# Provided data
-.-.-
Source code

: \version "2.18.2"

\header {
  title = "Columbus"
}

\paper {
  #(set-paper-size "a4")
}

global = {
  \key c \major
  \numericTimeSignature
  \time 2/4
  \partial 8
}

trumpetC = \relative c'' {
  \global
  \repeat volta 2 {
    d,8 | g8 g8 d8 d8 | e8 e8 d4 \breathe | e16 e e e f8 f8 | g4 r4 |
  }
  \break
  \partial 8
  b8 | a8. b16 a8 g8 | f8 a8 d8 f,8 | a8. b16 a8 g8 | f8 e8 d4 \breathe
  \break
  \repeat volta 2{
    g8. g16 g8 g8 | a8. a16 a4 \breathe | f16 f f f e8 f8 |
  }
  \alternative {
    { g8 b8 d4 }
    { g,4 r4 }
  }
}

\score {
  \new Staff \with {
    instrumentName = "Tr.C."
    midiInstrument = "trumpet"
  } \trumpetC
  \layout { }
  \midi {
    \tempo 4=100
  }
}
-.-.-
Every entry must come back exactly as written above.

Source code

: \version "2.18.2"

\header {
  title = "Columbus"
}

\paper {
  #(set-paper-size "a4")
}

global = {
  \key c \major
  \numericTimeSignature
  \time 2/4
  \partial 8
}

trumpetC = \relative c'' {
  \global
  \repeat volta 2 {
    d,8 | g8 g8 d8 d8 | e8 e8 d4 \breathe | e16 e e e f8 f8 | g4 r4 |
  }
  \break
  \partial 8
  b8 | a8. b16 a8 g8 | f8 a8 d8 f,8 | a8. b16 a8 g8 | f8 e8 d4 \breathe
  \break
  \repeat volta 2{
    g8. g16 g8 g8 | a8. a16 a4 \breathe | f16 f f f e8 f8 |
  }
  \alternative {
    { g8 b8 d4 }
    { g,4 r4 }
  }
}

\score {
  \new Staff \with {
    instrumentName = "Tr.C."
    midiInstrument = "trumpet"
  } \trumpetC
  \layout { }
  \midi {
    \tempo 4=100
  }
}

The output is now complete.